Le sentiment d’indignation est le même du côté des avocats de la défense, qui sont surpris du traitement et de la légèreté avec laquelle une peine aussi lourdea été prononcée et de la façon dont l’affaire a été traitée. «Le réquisitoire a duré une quarantaine deminutes. Le procureur a demandé la peine maximale, sans vraiment justifier, ce qui est étrange quand on demande une peine aussi lourde. Le dossier ne fournit «aucun élément pouvant la justifier. le Procureur a en partie fondé sa plaidoirie sur des éléments qui ne figurent pas au dossier: une audition d'un certain Nougaoui datant de 2005. C'est contraire au principe du contradictoire, au droit de la défense (art 14 du pacte international relatif au droit civil et politique)», nous a déclaré Me Dounia Alamat, l’une des avocates dela défense.

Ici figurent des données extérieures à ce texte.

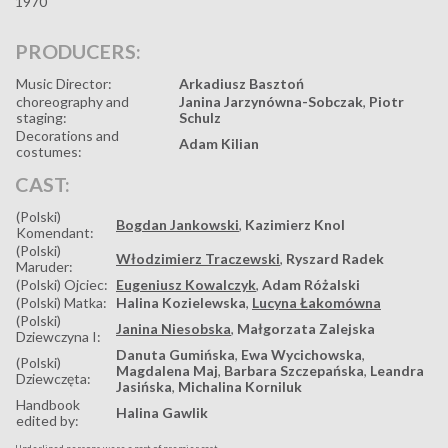
1970
PRODUCERS:
Music Director:
Arkadiusz Basztoń
choreography and
Janina Jarzynówna-Sobczak
,
Piotr
staging:
Schulz
Decorations and
Adam Kilian
costumes:
CAST:
(Polski)
Bogdan Jankowski
,
Kazimierz Knol
Komendant:
(Polski)
Włodzimierz Traczewski
,
Ryszard Radek
Maruder:
(Polski) Ojciec:
Eugeniusz Kowalczyk
,
Adam Różalski
(Polski) Matka:
Halina Kozielewska
,
Lucyna Łakomówna
(Polski)
Janina Niesobska
,
Małgorzata Zalejska
Dziewczyna I:
Danuta Gumińska
,
Ewa Wycichowska
,
(Polski)
Magdalena Maj
,
Barbara Szczepańska
,
Leandra
Dziewczęta:
Jasińska
,
Michalina Korniluk
Handbook
Halina Gawlik
edited by:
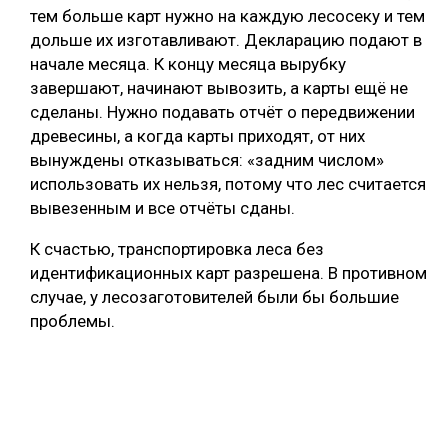
тем больше карт нужно на каждую лесосеку и тем
дольше их изготавливают. Декларацию подают в
начале месяца. К концу месяца вырубку
завершают, начинают вывозить, а карты ещё не
сделаны. Нужно подавать отчёт о передвижении
древесины, а когда карты приходят, от них
вынуждены отказываться: «задним числом»
использовать их нельзя, потому что лес считается
вывезенным и все отчёты сданы.
К счастью, транспортировка леса без
идентификационных карт разрешена. В противном
случае, у лесозаготовителей были бы большие
проблемы.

Me Zakaria Louski, autre avocat d’Ali Aarrass, également contacté par nos soins, nous a confiés que le plaidoyer de la défense, a duré «près de 2 heures et demi». Les principaux arguments de la défense reposaient principalement sur la faiblesse de l’accusation, mais aussi les lacunes d’une procédure qui amène Ali Aarrass à être jugé pour une affaire pour un motif différent de celui de son extradition. Ces arguments n’ont visiblement pas pesé lourd devant le juge.
Le combat continue
«Le comité de soutien est déçu, mais nous n’allons pas baisser les bras», nous a déclaré Farida Aarrass. La sœur d’Ali nous a également témoigné de l’esprit de mécontentement qui anime la communauté des citoyens belges d’origine marocaine. «Nous prévoyons des marches pour dénoncer le je-m’en-foutisme dont fait preuve le gouvernement belge à l’égard de l’un de ses citoyens parce qu’il s’appelle Ali et non Jean-Paul».

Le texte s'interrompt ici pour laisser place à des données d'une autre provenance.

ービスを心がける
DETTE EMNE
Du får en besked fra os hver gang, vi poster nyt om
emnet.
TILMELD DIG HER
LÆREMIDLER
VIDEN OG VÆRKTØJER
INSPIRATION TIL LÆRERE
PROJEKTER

Indignés, plusieurs citoyens Maroco-Belges envisageraient même de brûler leurs passeports marocains devant le consulat. Cet acte par lequel ils entendent se «débarrasser» de façon symbolique de leur nationalité marocaine, vise à envoyer un message fort en direction des autorités marocaines. Les avocats, de leur côté, dénoncent une «parodie de justice», se demandent si «la justice remplacera un jour l’injustice au Maroc», et entendent faire appel dans une dizaine de jours.
Un livre à paraitre
Le 30 novembre prochain, un livre sortira en librairie sur l’Affaire Aarrass. L’ouvrage, de 90 pages, est intitulé «Ali Aarrass pour l’exemple» (Editions Egalité). Abdellah Boudami, l’un des auteurs, nous a déclaré que le livre retraçait dans l’ordre chronologique, les étapes de l’affaire.
Le titre selon lui, un clin d’œil à l’état des droits de l’homme au Maroc : Ali Aarrass, victime d’un jugement arbitraire, torturé, et livré à une parodie de procès. Un cas loin d’être isolé. «Le Maroc a pu traiter ainsi un innocent. A plus forte raison un prisonnier politique».

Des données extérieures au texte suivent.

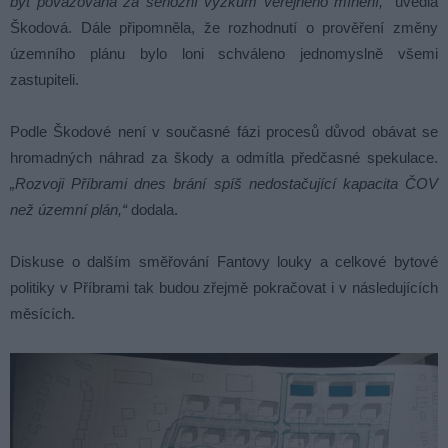
být považována za seriózní výzkum veřejného mínění,“
uvedla
Škodová. Dále připomněla, že rozhodnutí o prověření změny
územního plánu bylo loni schváleno jednomyslně všemi
zastupiteli.
Podle Škodové není v současné fázi procesů důvod obávat se
hromadných náhrad za škody a odmítla předčasné spekulace.
„Rozvoji Příbrami dnes brání spíš nedostačující kapacita ČOV
než územní plán,“
dodala.
Diskuse o dalším směřování Fantovy louky a celkové bytové
politiky v Příbrami tak budou zřejmě pokračovat i v následujících
měsících.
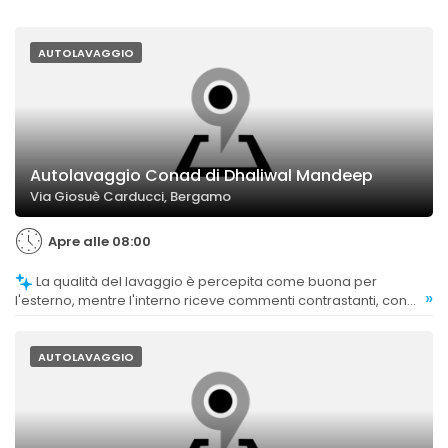
AUTOLAVAGGIO
Autolavaggio Conad di Dhaliwal Mandeep
Via Giosuè Carducci, Bergamo
Apre alle 08:00
La qualità del lavaggio è percepita come buona per
»
l'esterno, mentre l'interno riceve commenti contrastanti, con
alcune opinioni che evidenziano superficialità.
AUTOLAVAGGIO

Abdellah Boudami, qui a rencontré Ali Aarrass plusieurs fois par le passé s’en souvient comme «d’un homme généreux et très apprécié de son entourage». «Le livre permet d’ailleurs de ressortir cette dimension du personnage : «un homme bon, qui aimait les enfants, et qui est arrêté justement au moment où il a enfin eu la chance d’avoir le sien. Un vrai drame».